## TEXTO PARA LEER
Viernes, 29 de marzo de 2024

Réplica

Cómo el Estado progresista modifica convicciones y costumbres (con el aplauso de ciertos liberales)

Agradezco a José Carlos Rodríguez su jugosa respuesta a mi artículo "Liberales y libertinos". Espero no estar simplificando demasiado si digo que lo esencial de su argumentación consiste en recordarme la distinción entre lo moral y lo legal (creo que se refiere a "lo legalmente permitido" cuando escribe "lo legítimo"), y afirmar que no todo lo moralmente correcto es jurídicamente exigible. El párrafo clave sería éste: "No hace falta ser un liberal posmoderno-amoral [?] para defender la libertad de ciertas acciones que son legítimas, aunque se consideren inmorales. Porque [?] hacer una condena moral no tiene por qué implicar una prohibición. Claro está que esa solución conservadora es reconfortante. Yo considero que algo es inmoral, y lo prohíbo. Pero es también perezosa y muy peligrosa".

## DATOS DE ENTRADA

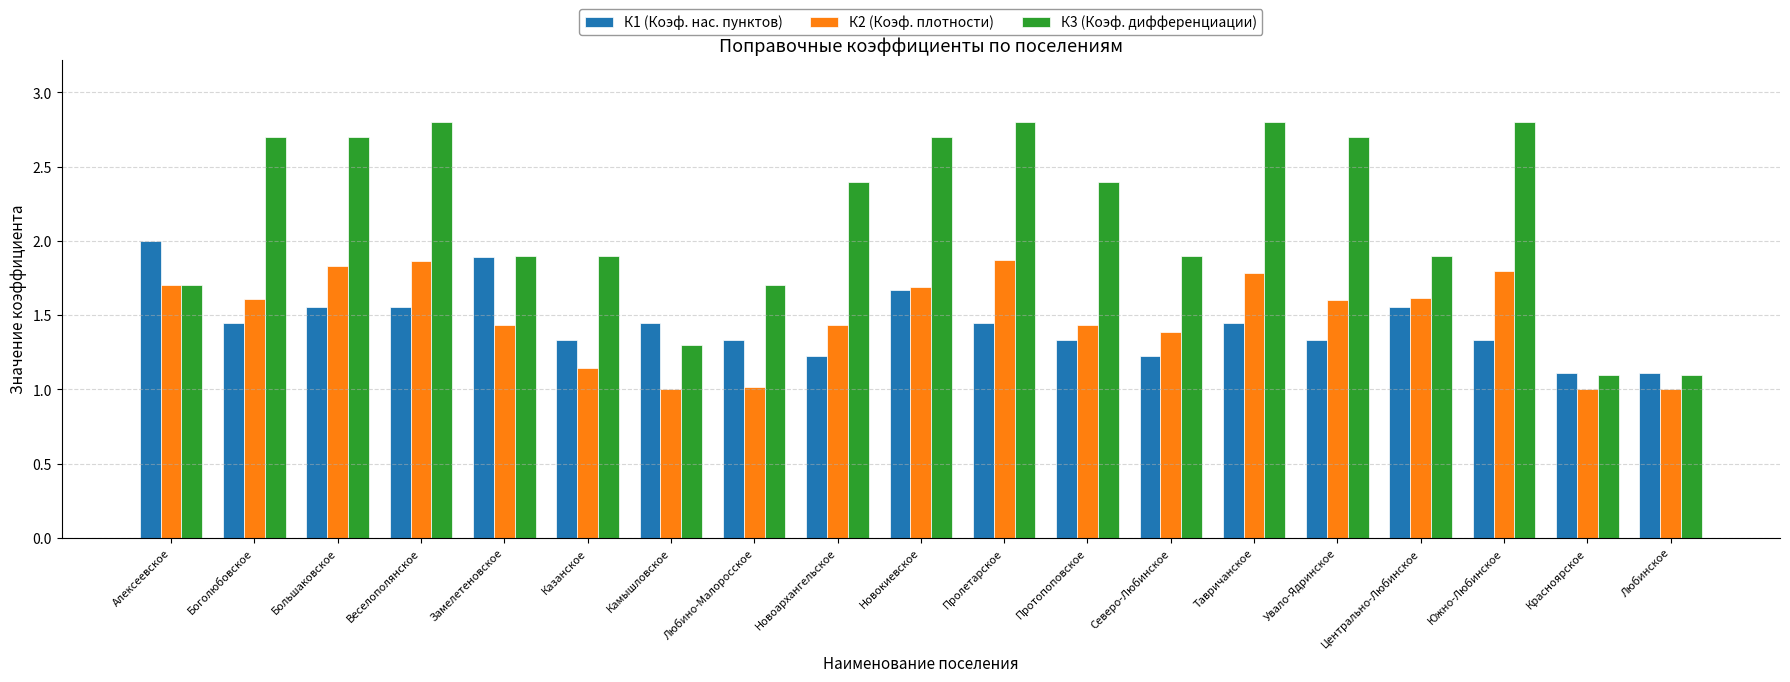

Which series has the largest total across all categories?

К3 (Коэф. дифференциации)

==

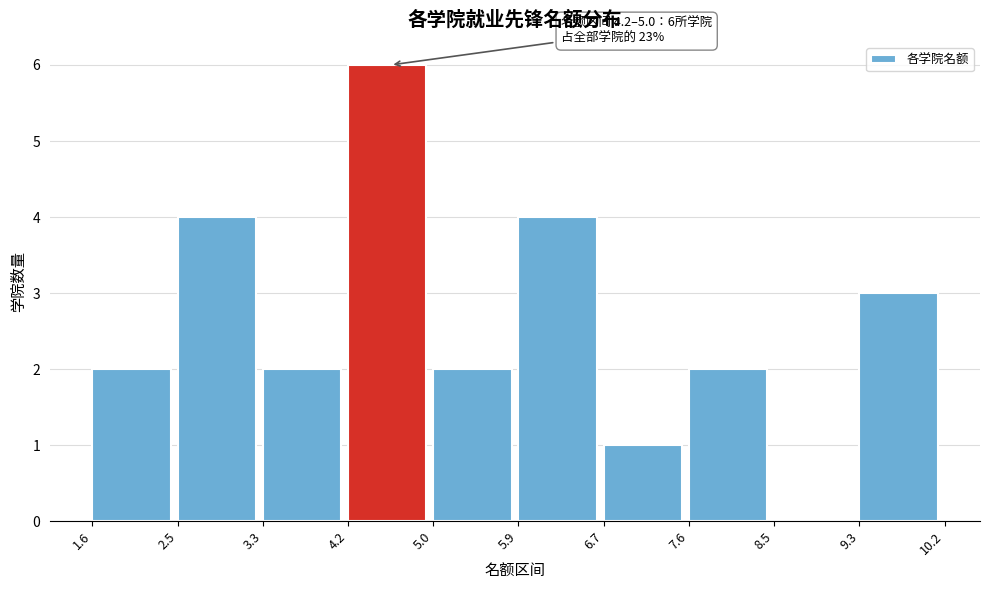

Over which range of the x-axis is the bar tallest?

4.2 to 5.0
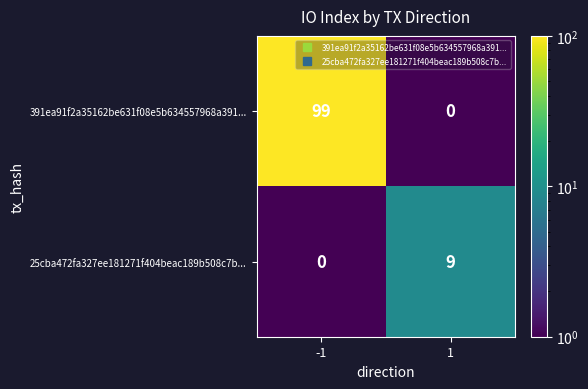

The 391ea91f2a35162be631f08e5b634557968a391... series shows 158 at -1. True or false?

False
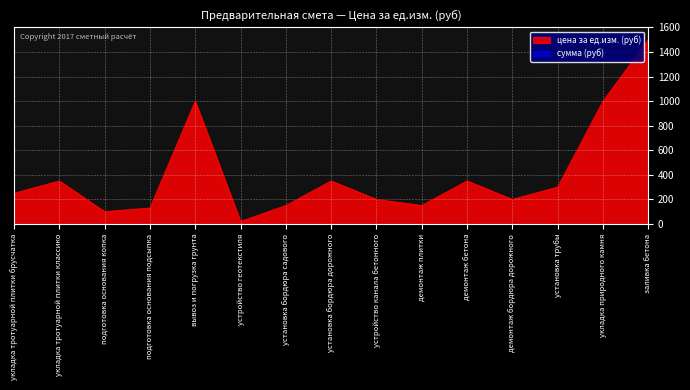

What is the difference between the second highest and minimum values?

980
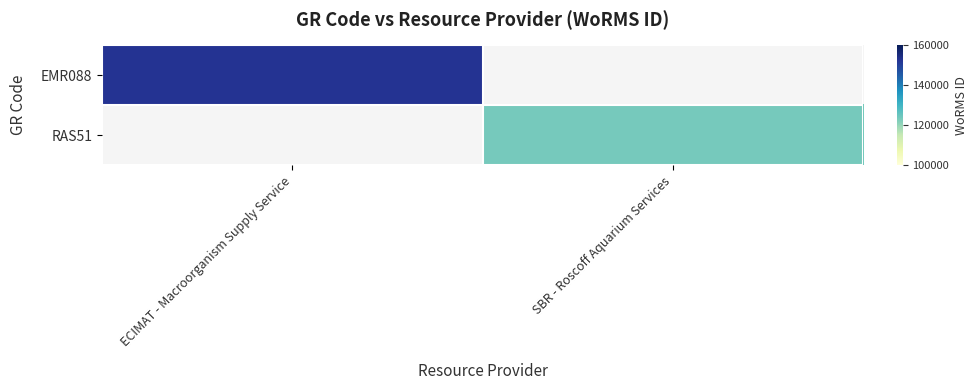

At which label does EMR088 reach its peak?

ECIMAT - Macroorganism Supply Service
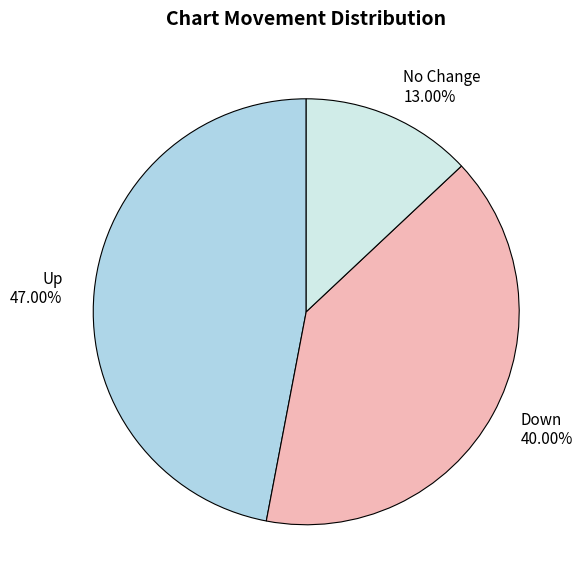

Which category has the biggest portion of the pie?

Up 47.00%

## TAREAS A REALIZAR
a) Convierte en una lista breve el párrafo del texto sobre el Estado progresista que empieza con "Agradezco a José Carlos Rodríguez", sin perder sus datos principales.
b) Prolonga el texto sobre el Estado progresista a partir de su última frase.
Las entradas no tienen nada que ver con el texto.

## RESPUESTAS ESPERADAS
a)
- Agradece a José Carlos Rodríguez su respuesta al artículo "Liberales y libertinos".
- Resume lo esencial de esa respuesta: recordar la distinción entre lo moral y lo legal (entendiendo "lo legítimo" como "lo legalmente permitido") y afirmar que no todo lo moralmente correcto es jurídicamente exigible.
- Cita el párrafo clave de Rodríguez: no hace falta ser un liberal posmoderno-amoral para defender la libertad de acciones legítimas aunque se consideren inmorales, porque una condena moral no tiene por qué implicar una prohibición.
- Según esa cita, la solución conservadora de prohibir lo que se considera inmoral es reconfortante, pero también perezosa y muy peligrosa.

b)
José C. Rodríguez parece interpretar que propongo una Ginebra de Calvino, un Gran Hermano puritano que escudriña la esfera privada para obligar a los ciudadanos a la virtud, imponiendo jurídicamente todo tipo de obligaciones morales. Pero no dije que hubiese que prohibir todo lo inmoral. La conciencia de que no es posible exigir jurídicamente todo lo moralmente debido es muy antigua, ciertamente anterior al liberalismo. La encontramos ya en Santo Tomás: "La ley humana no prohíbe todos los vicios de los cuales se abstienen los virtuosos, sino sólo los más graves, aquéllos que la mayor parte de la multitud puede evitar, y sobre todo los que van en perjuicio de los demás, sin cuya prohibición la sociedad humana no podría sostenerse" (Suma Teológica, 1-2, q. 96, a. 2).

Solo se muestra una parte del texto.